Появление новых людей в доме означало и то, что придётся соблюдать осторожность в любовных отношениях с Халилом: закрывать дверь комнаты, в которой они жили, стирать простыни самим, сдерживать стоны ночью или днем во время соития. Однако жизнь в одном месте влияет и на окружение: мелькнувший солнечный луч в дороге привлечет меньшее внимание, чем яркое солнце, что ежедневно выходит из дверей и спешит по своим делам. И у Джованни, и у Халила появились поклонники и поклонницы. Флорентийцу улыбались девушки у источника, одна из кружевниц выходила из мастерской у ворот святого Виталия и долго стояла, встречая и провожая взглядом, пока он не скрывался за толщей стены башни старых ворот. И были такие, что внезапно появлялись на пути, выхватывая разум из зыбких и туманных чертогов, наполненных крючками букв, что-то говорили или протягивали в дар. Джованни привычно улыбался, кратко отвечал, обычно — «Спасибо» или «Джованни», рассеянно выслушивал тщательно приготовленную речь об имени и имени отца, о том, где расположен дом и чем занимается семья. Многообещающе улыбался, говорил о том, что «по воле Господа, они еще раз обязательно встретятся», и спешил укрыться в стенах факультета, где если о нём и вздыхали, то делали это не столь явно. Халила поджидали на рынке, куда он отправлялся по утрам, сопровождая Марию и Ричевуту. Его восточная внешность привлекла, прежде всего, близких к этой народности торговцев, знавших мавританский, и ромейцев, которые быстро определили в Халиле раба для утех, странным образом попавшего в Болонью. Женщины, предупреждённые Джованни, отвечали, что слуга принадлежит уроженцу Флоренции, и за любые непристойности, высказанные на людях, придётся платить штраф, а они — засвидетельствуют.
***
[1] Мигель Мануэль различает эти два понятия.

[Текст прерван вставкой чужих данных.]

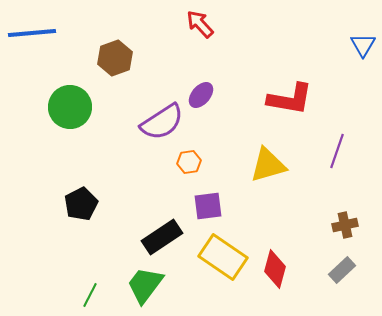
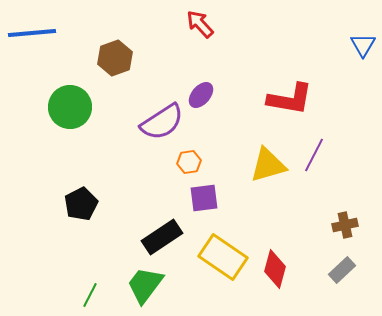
purple line: moved 23 px left, 4 px down; rotated 8 degrees clockwise
purple square: moved 4 px left, 8 px up
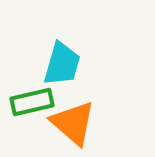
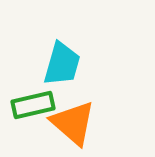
green rectangle: moved 1 px right, 3 px down
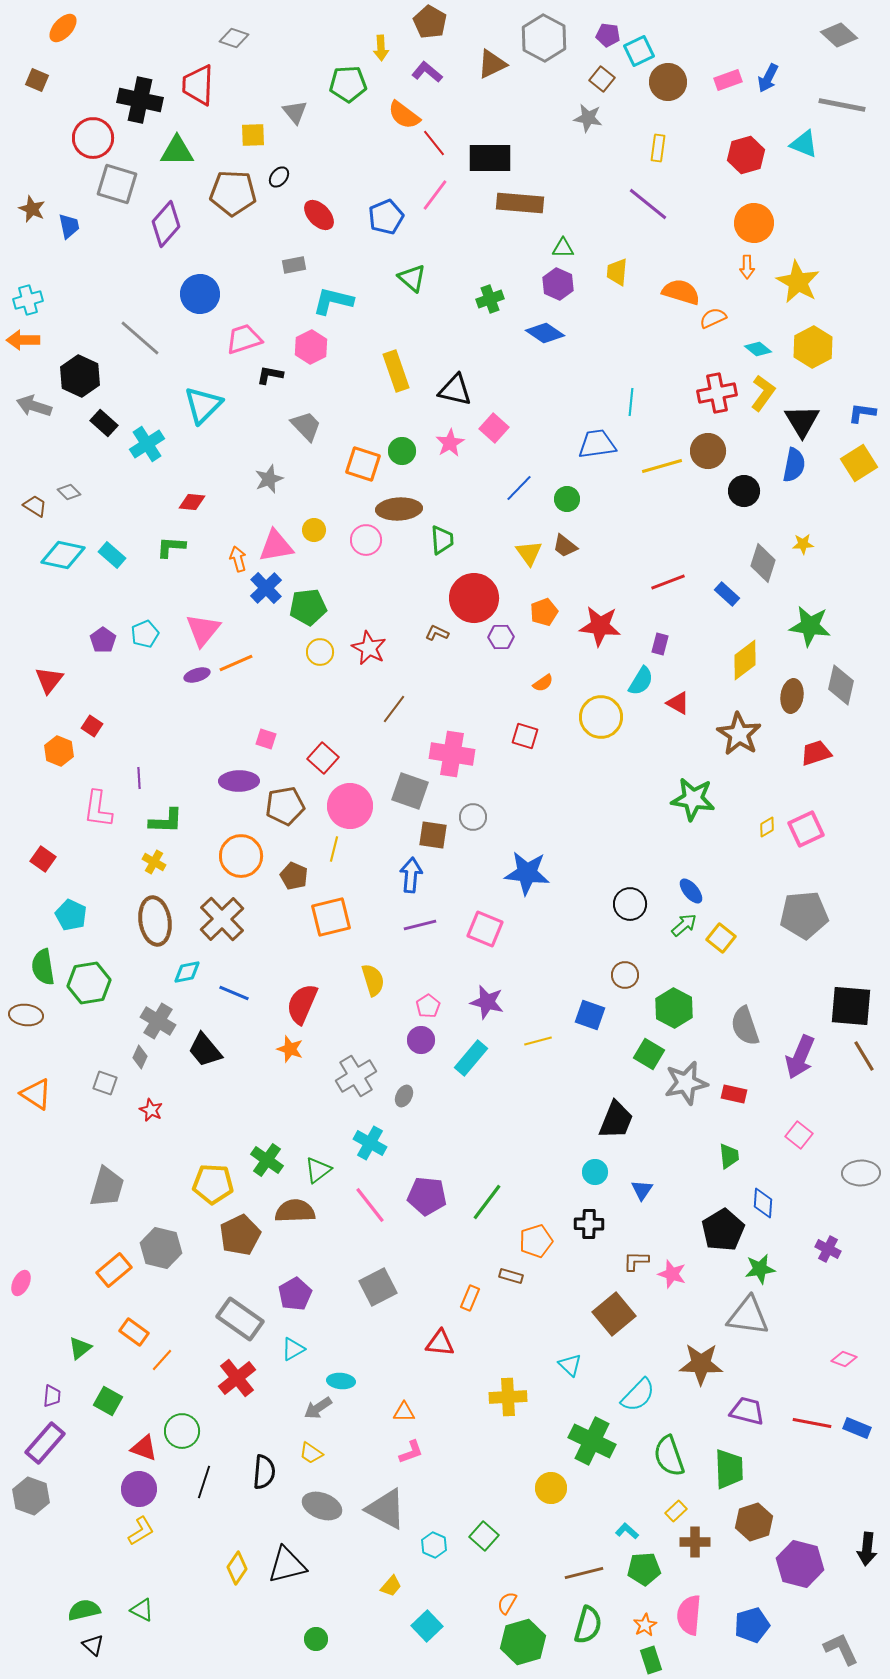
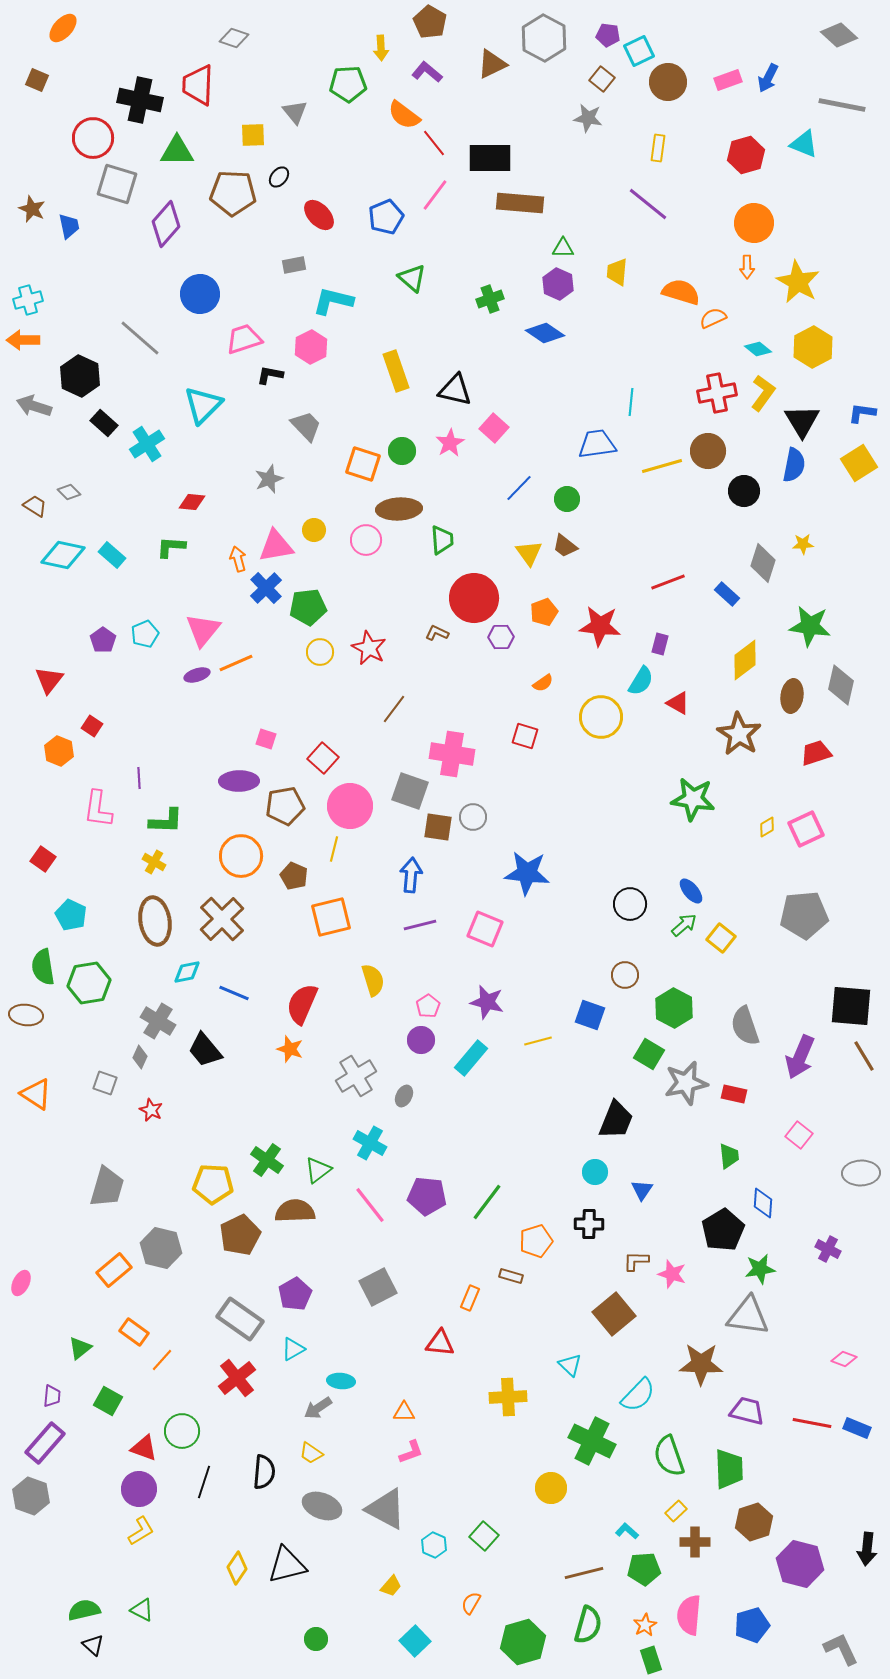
brown square at (433, 835): moved 5 px right, 8 px up
orange semicircle at (507, 1603): moved 36 px left
cyan square at (427, 1626): moved 12 px left, 15 px down
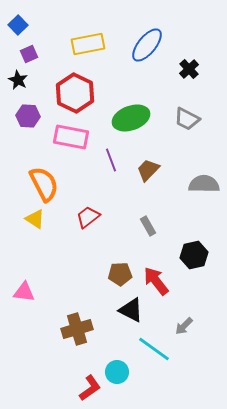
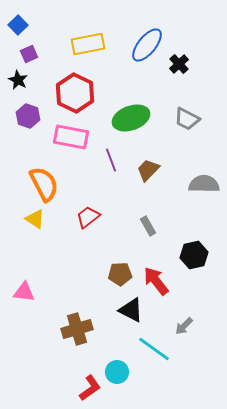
black cross: moved 10 px left, 5 px up
purple hexagon: rotated 15 degrees clockwise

[2] Воскресенье, 7 день по Пятидесятнице, в католическом обряде идёт разделение этих двух праздников. По текущему времени повествования — 25 июня.
========== Часть 9. Ожерелье голубки ==========
От автора: «Ожерелье голубки» — трактат Ибн Хазма (994-1064), жителя Кордобы, в главах которого рассказывается об искусстве любви к юноше. Я намеренно трогал эту тему по чуть-чуть: столкновение «восточного» и «западного» менталитетов, их в чём-то схожего, но и очень разного отношения к любви, чувствам, встречам, расставаниям или томлениям в разлуке.
Культура Востока сохранила много гомоэротической поэзии. Именно эротической, поскольку в большинстве воспевались «кипарисовый стан», «розы на щеках», «родинки», «светлый лик» и вполне невинные желания: обнять, целовать в шею, пить вино из губ, развязать пояс. В редких случаях доходило до скромного «соединиться», хотя после описания поэтом своего восхищения красотой и желанием её потрогать, вполне можно предположить, что этим всё дело не заканчивалось. Резюмирую коротко: 1. запрет существовал между мусульманином и мусульманином, хотя было множество хадисов, его по-разному толковавших; 2. мужчины женщин видели не часто (все дамы были укрыты покрывалами и кому-то принадлежали), поэтому восхищаться было нечем; 3. немусульмане (рабы), мальчики, евнухи, воины — были более всех доступны, чтобы проходить отбор на кандидатуру «Краса Востока», их лица и тела были открытыми; 4. большая широта для выбора, соприкосновения и общения — жизнь в городах, военные походы, торговые пути; 5. со взрослением (появлением бороды) восхищение не прекращалось: андрогинный нестареющий евнух — это идеал, но чисто выбритый молодой человек, следящий за собой, лет до тридцати еще тянул на «мальчика»; 6. фокус поэзии был исключительно направлен от лица взрослого мужчины на юношу, т.е никто не вспоминал былое: «ах, какие мне пели газели, когда я был еще молод!»; 7. в отношения между любовниками не встраивалась общественная иерархия: большинство красивых мальчиков были рабами, слугами, но не членами общины; 8. в задачу «мальчиков» входили флирт, умение привлечь к себе, показная женственность, соблазнение; 9. мнимым ли было это «любовное томление»? Скорее всего да. Всех, кого можно нагнуть, можно нагнуть и без лишних песен. Однако насилие не поощрялось общественным мнением. Было приличнее говорить: «мой друг влюбился в мальчика, а теперь страдает, как прекрасно это чувство!».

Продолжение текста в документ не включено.